The AI-Native Data Lifecycle: From Code to Production

*Yes I used Gemini to make this ridiculous diagram, it seemed only fitting given the topic. And it gets the job done!

1. Intentional Design: The journey begins with a cultural shift in how our engineers view data. During the initial design phase, engineers must explicitly classify every new field as either exposable or restricted. This ensures that data exposure is never a side effect, but always a conscious decision.

2. Static Enforcement: We utilize static analyzers to enforce our documentation standards: if a field is marked for exposure but lacks a clear description, the build is blocked. This rigid enforcement prevents "schema drift," ensuring that no new data points are silently added or forgotten without a clear contract.

3. Agentic Semantic Validation: We have developed a custom internal agent specifically designed to validate our data integrity. Rather than relying on basic syntax checks, this agent performs deep semantic analysis:

Consistency Checks: Validates that field names align perfectly with their descriptions.

Logic Verification: Analyzes calculated fields to ensure the underlying logic matches what the name implies to an LLM.

Confusion Matrix: Proactively flags near-duplicate fields or ambiguous naming conventions that could cause "hallucinations" or mix-ups during inference.

4. Production Monitoring: Finally, we maintain standard production monitoring to identify and resolve any edge-case issues or anomalies in real time.

Many Databases, Many Truths

Okay, so far so good, right? I wish it were that easy.
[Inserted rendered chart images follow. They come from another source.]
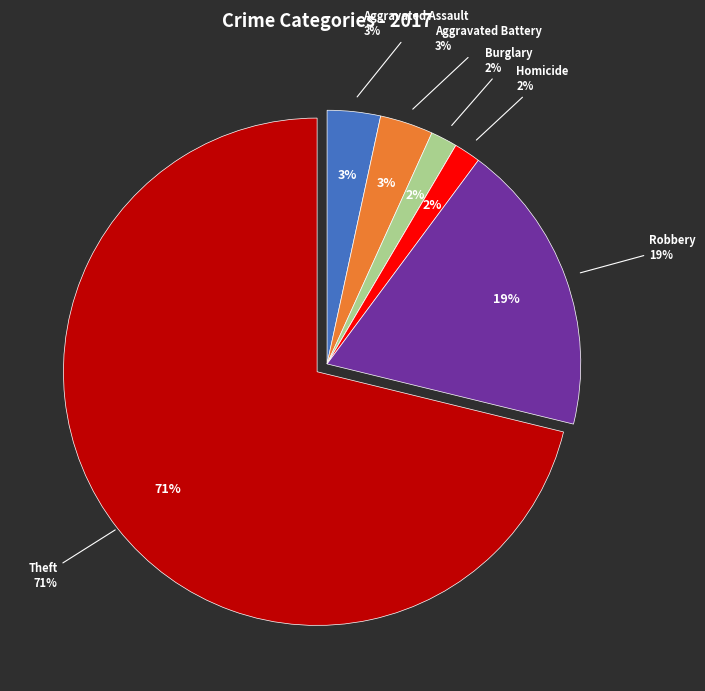

Do Criminal Sexual Assault and Burglary together represent more than half of the pie?

No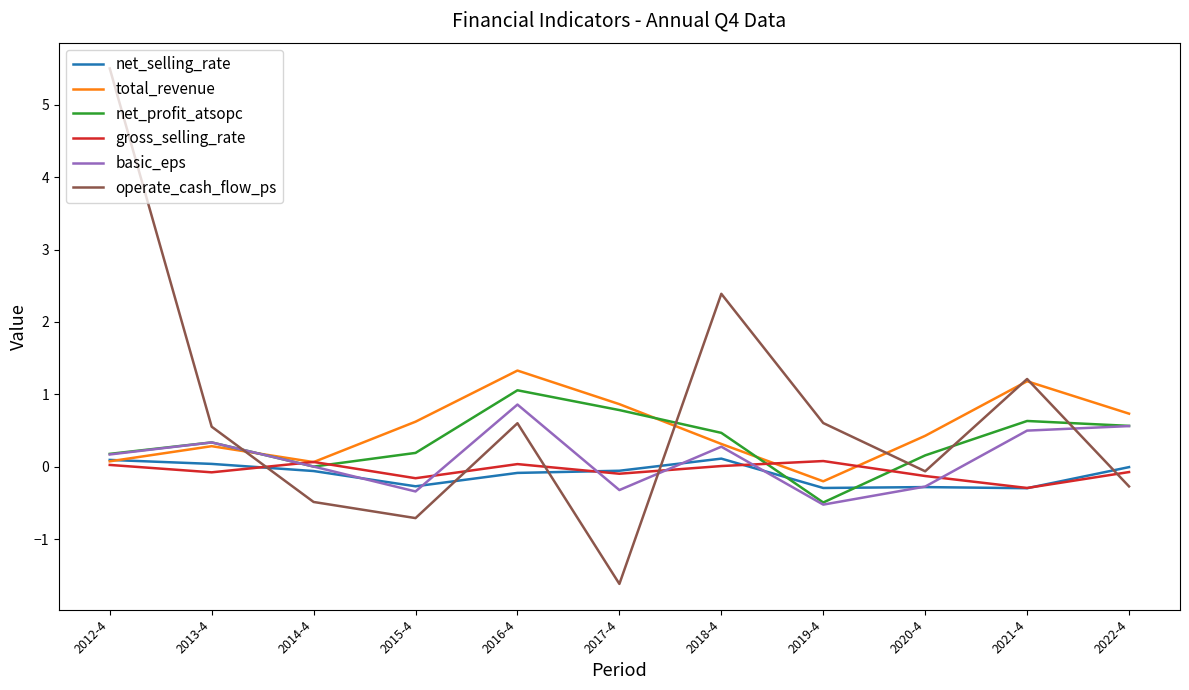

At which category is the sum across all series the highest?

2012-4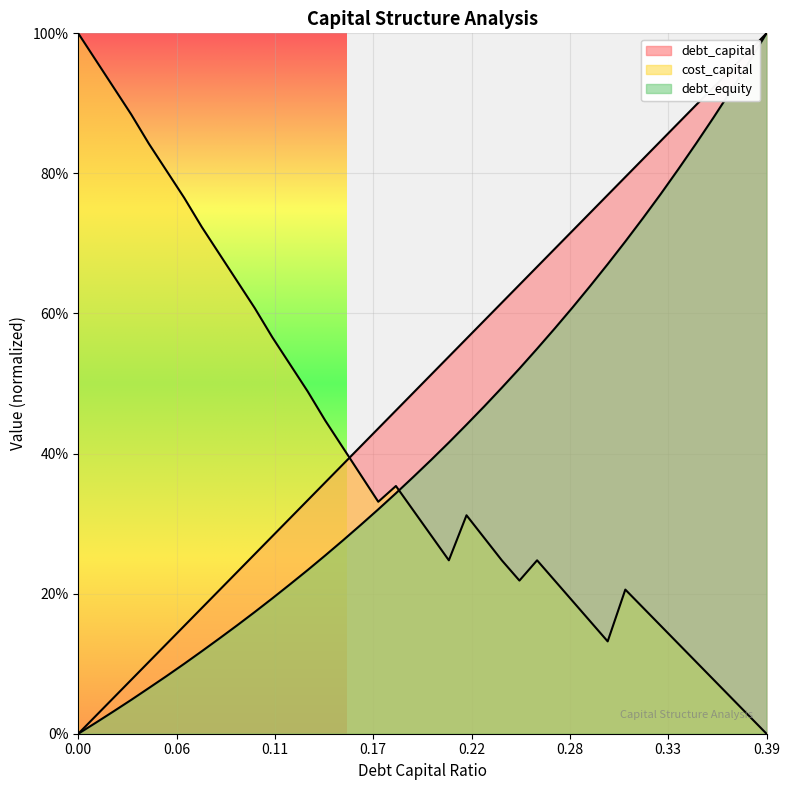

Which series has the widest spread of values?

debt_capital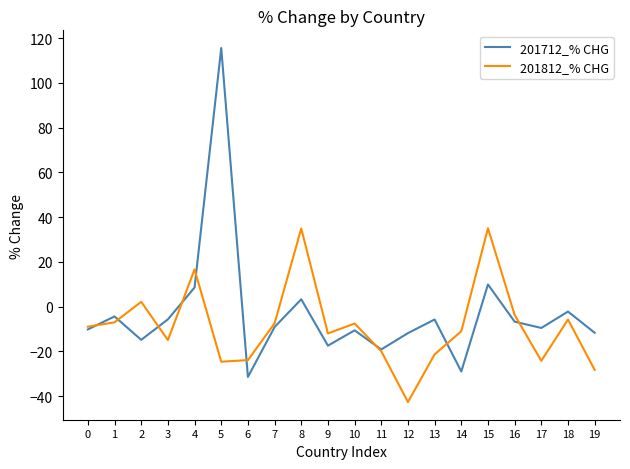

Which label corresponds to the largest value in the chart?

5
As I continued building, I found that this gets harder as systems mature. Real products don't query a single database. You have an operational DB, an analytics store, a warehouse, a lakehouse, documentation, and now APIs via MCP. The same concept ends up in multiple places with slightly different names or shapes. The model has to guess whether account, tenant, and org are the same thing or three different ones. We check for that too: the same entity exposed under different names across different sources, creating ambiguity.

Principles for AI-Native Infrastructure

To sum it up, when building CoPilots that run Text2SQL tasks, we should follow principles that make the CoPilot more reliable (alongside the well-known database metrics we follow, such as performance). Just as we follow SOLID principles when writing code, below is a suggested modified SOLID (or SDDID) for AI-Native infrastructure:

Semantic Naming: Table and field names must be self-explanatory. If is_external refers to an email domain and not a user's status, it must be renamed or aliased for the AI.

Dialect Alignment: The schema should match the mental model of the user. If your customers ask about "Ownership," don't hide that relationship behind technical jargon like responsible_for. Your database dialect must speak the same language as your business.

Documentation: Every exposable field must have a description attribute. This metadata shouldn't live in a separate Wiki; it should be part of the database contract.

Intentional Exposure: Not all data is for AI. Use "AI-Exposability" flags to hide internal flags, version counters, and migration leftovers that confuse the model and waste tokens.

Drift Detection: Implement automated "Semantic Tests" in your CI/CD. If a new field is added without a description or violates naming conventions, the build fails. AI-readiness is a first-class citizen.